Stem.Sig is a novel biomarker that is capable of predicting ICI response effectively and distinguishing patients with survival benefits successfully. We further compared Stem.Sig with other state-of-the-art signatures, including six pan-cancer signatures [76,77,78,79,80] and seven melanoma-specific signatures [7, 14, 81,82,83,84,85]. Stem.Sig outperformed pan-cancer signatures with better generalization and achieved an overall favorable performance in different cohorts across multiple cancer types. Compared with melanoma-specific signatures, Stem.Sig ranked top 3 and achieved a competitive AUC of 0.76.

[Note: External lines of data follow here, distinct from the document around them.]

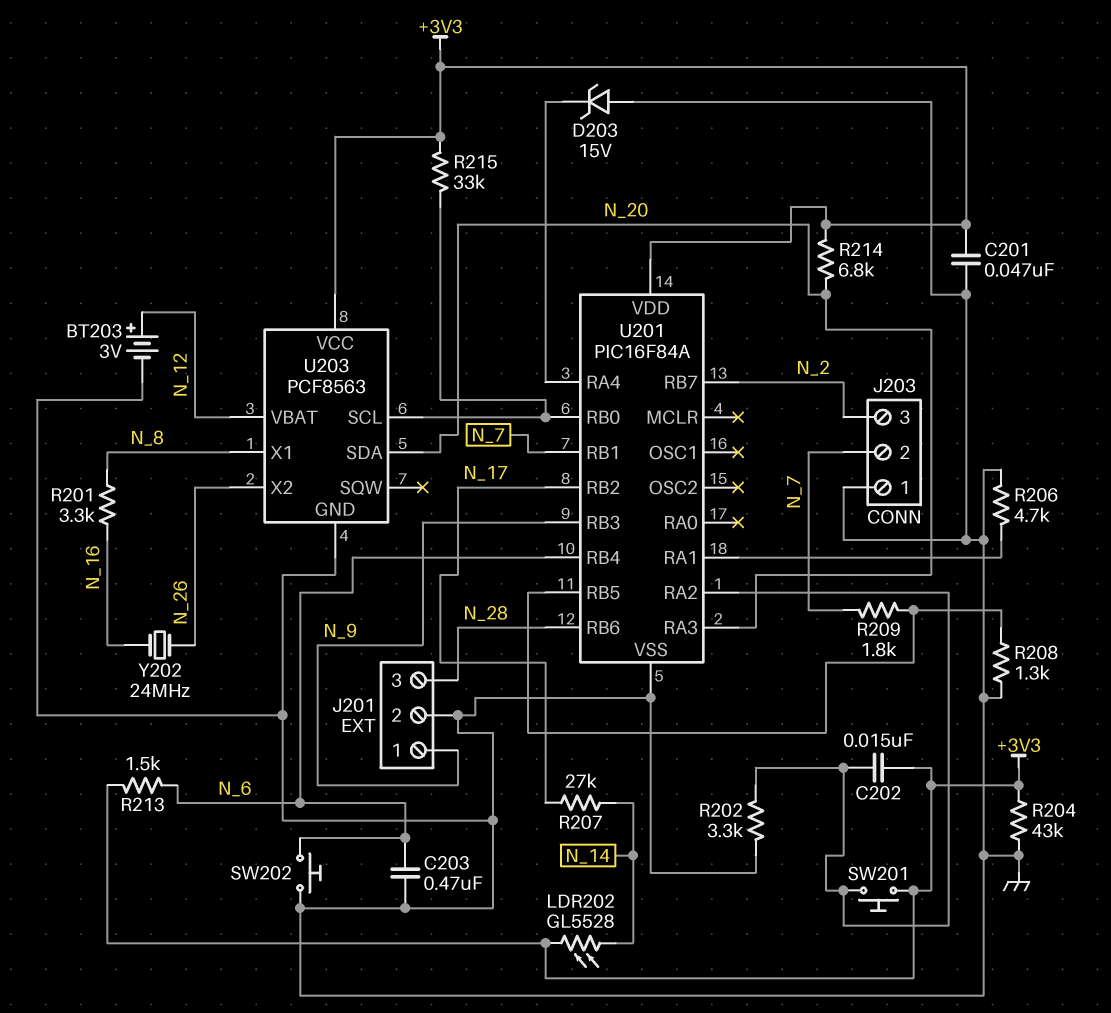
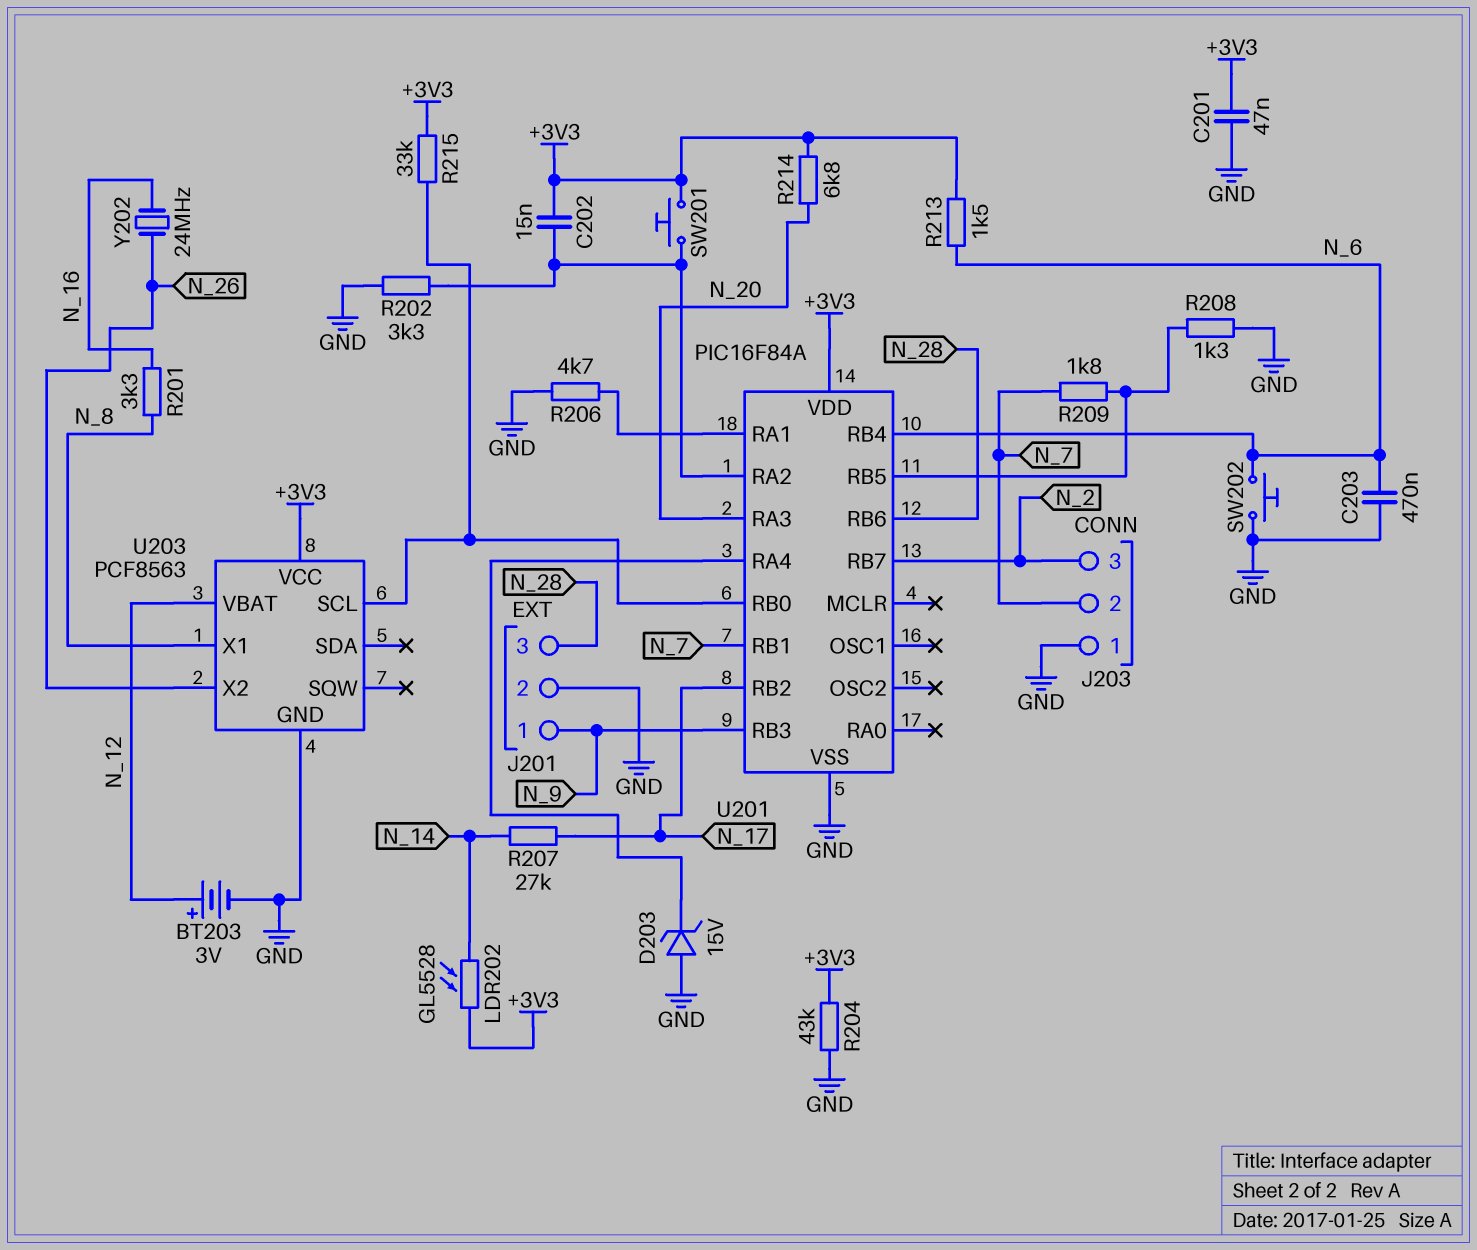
U203 pin SDA: N_20 -> none

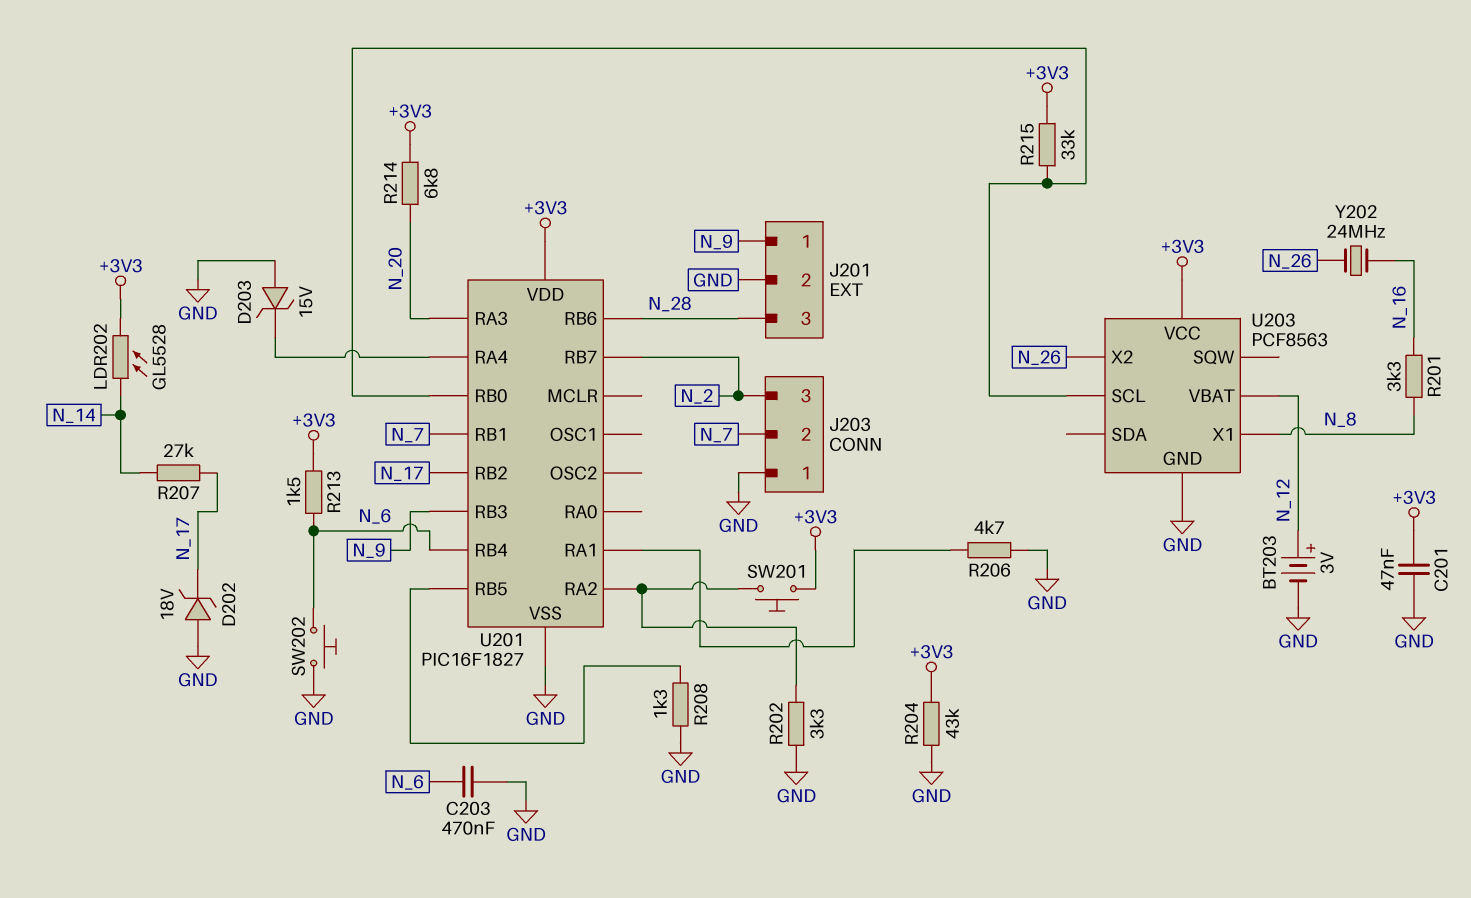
C202: 15nF (+3V3, U201/RA2) -> none
D202: none -> zener 18V (A GND, K N_17)
R209: 1.8k (N_7, U201/RB5) -> none
U201: PIC16F84A -> PIC16F1827

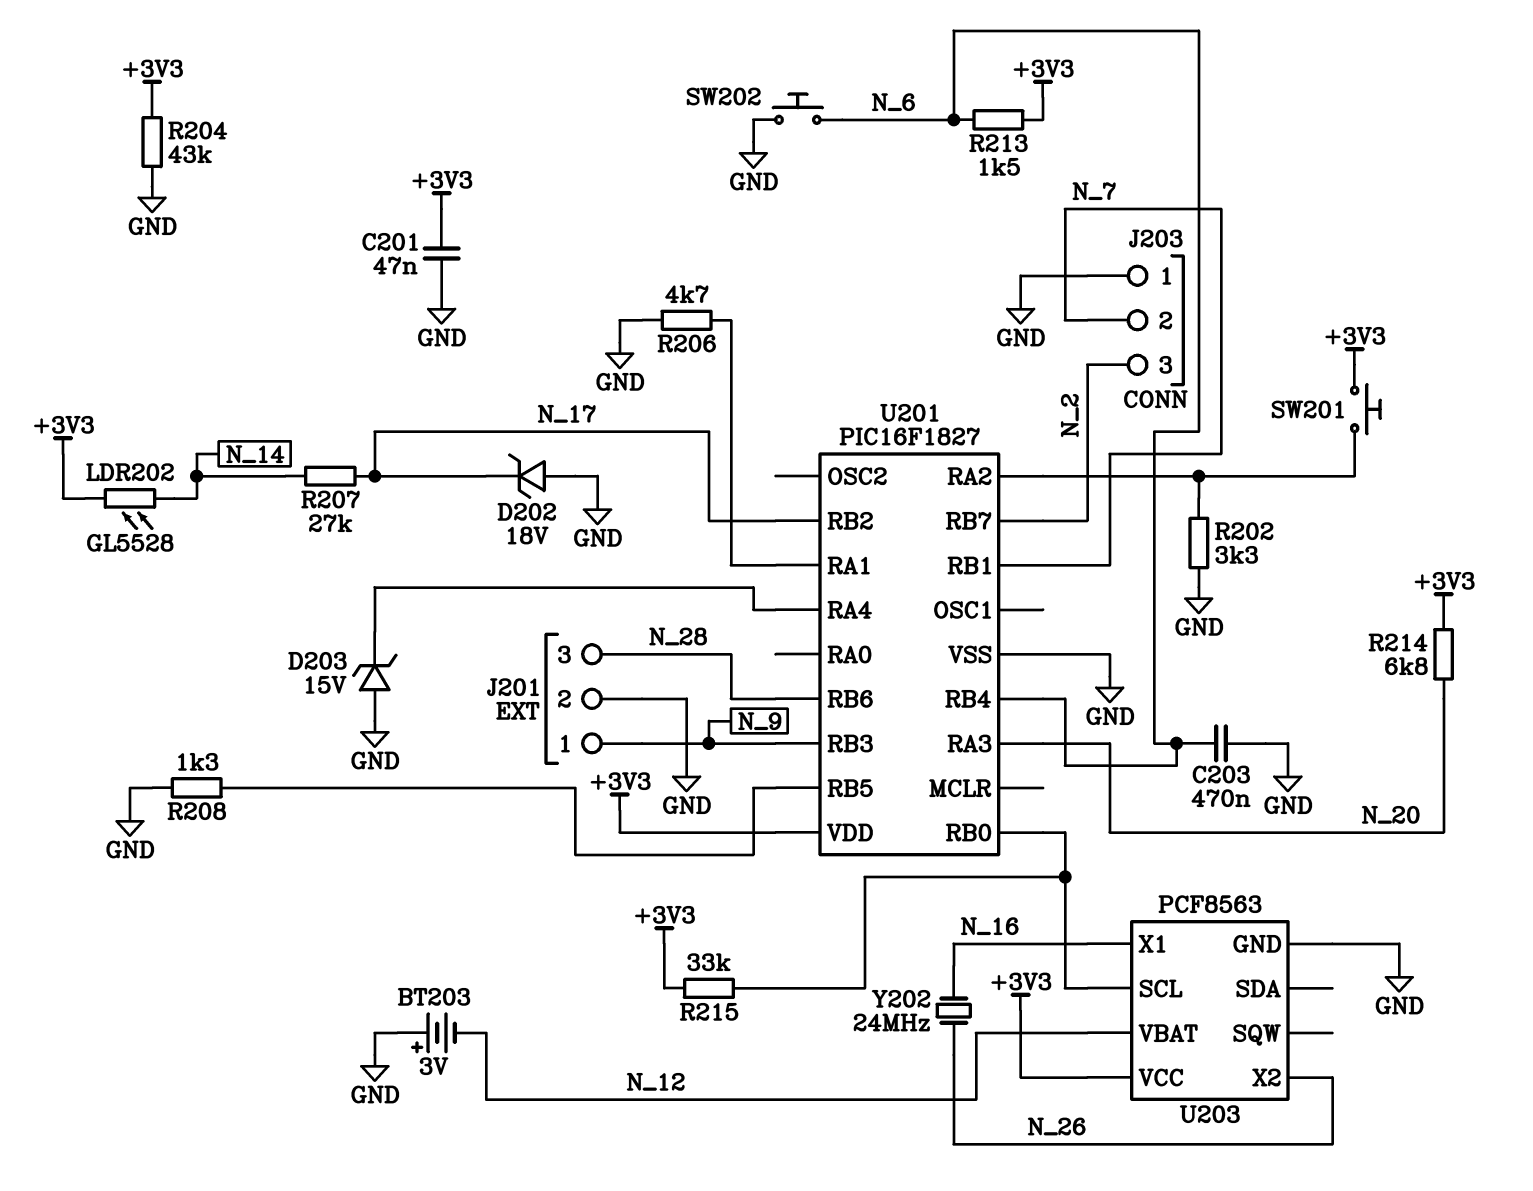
BT203: 3V (plus N_12, minus GND) -> 3V (plus GND, minus N_12)
R201: 3.3k (N_8, N_16) -> none
U203 pin X1: N_8 -> N_16

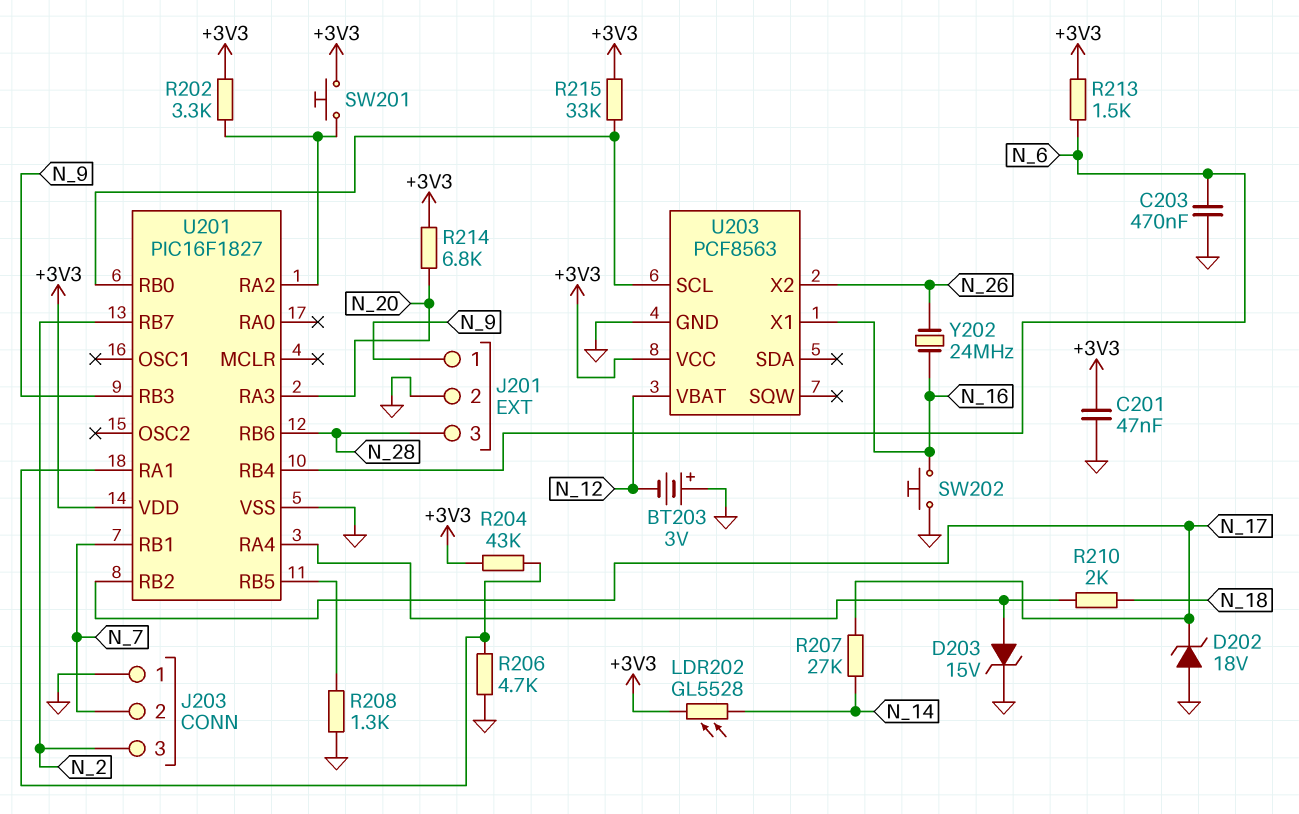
D203: zener 15V (A GND, K U201/RA4) -> zener 15V (A U201/RA4, K GND)
R202: 3.3k (GND, U201/RA2) -> 3.3k (+3V3, U201/RA2)
R204: 43k (+3V3, GND) -> 43k (+3V3, U201/RA1)
R210: none -> 2k (N_18, U201/RA4)
SW202: button (GND, N_6) -> button (GND, N_16)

Biomarker research is not only for improving patient selection but also for combination strategies that can overcome immune resistance. Considering such a robust link between Stem.Sig and ICI outcomes, we used CRISPR datasets to explore potential drug targets from Stem.Sig. We ranked genes based on their relevance to immune response and harvested the most immune-resistant Stem.Sig genes. For example, BECN1 is among the top-ranked Stem.Sig genes to render the TIME resistant to ICI. BECN1 plays a central role in autophagy, which is essential for self-renewal of CSCs and the maintenance of cancer stemness [105]. Targeting BECN1 can induce expression of CCL5, promote infiltration of NK cells, and thus improve antitumor immune response [106]. Top-ranked Stem.Sig genes, such as EMC3, BECN1, VPS35, and PCBP2, showed improved immune response after knockout in melanoma, renal carcinoma, breast carcinoma, and colon adenocarcinoma from multiple CRISPR datasets. These stemness-associated genes could be potential therapeutic targets for various cancer types. Further research of these top-ranked Stem.Sig genes would help to develop a combined strategy of immunotherapy.

Our study has some limitations. First, there were only treatment naïve patients and non-responders from GSE115978 [14]. Comparison of the cancer stemness was conducted between non-responders and treatment naïve patients. Considering the average response rate of melanoma is 30–40%, a considerable proportion of treatment naïve patients would probably not response to ICI. Theoretically, the difference between TN and NR is smaller than that of R and NR, since TN is a mixture of NR and R. However, a significant difference of stemness level still existed between NR and TN in this study, which indicates an even greater gap between NR and R. And this was confirmed by analysis of another scRNA-Seq ICI cohort, GSE123813 [15]. Secondly, some clinical annotation data (e.g., sex/age/tumor stage/TMB/ITH) was unavailable in some RNA-Seq ICI studies for multivariate cox regression analysis of overall survival. Thirdly, the 10 RNA-Seq ICI cohorts adopted in our studies only cover five cancer types (GC, SKCM, RCC, UC, and GBM). The consistent negative association between Stem.Sig and anti-tumor immunity across 30 cancer types can compensate this to some degree. Still, the predictive value of Stem.Sig in a pan-caner setting needs to be verified by future prospective ICI trials.

Conclusions

We provided the first solid clinical evidence that cancer stemness was associated with immunotherapy resistance. Using pan-cancer analysis of single-cell transcriptomic data, we developed a gene expression signature, Stem.Sig, which outweighs other well-established signatures in predicting ICI outcomes across multiple cohorts. Further exploration of Stem.Sig also revealed some potential therapeutic targets. Our study demonstrates a promising solution for patient selection in immunotherapy and sheds light on tackling ICI resistance through targeting cancer stemness to boost anti-tumor immunity.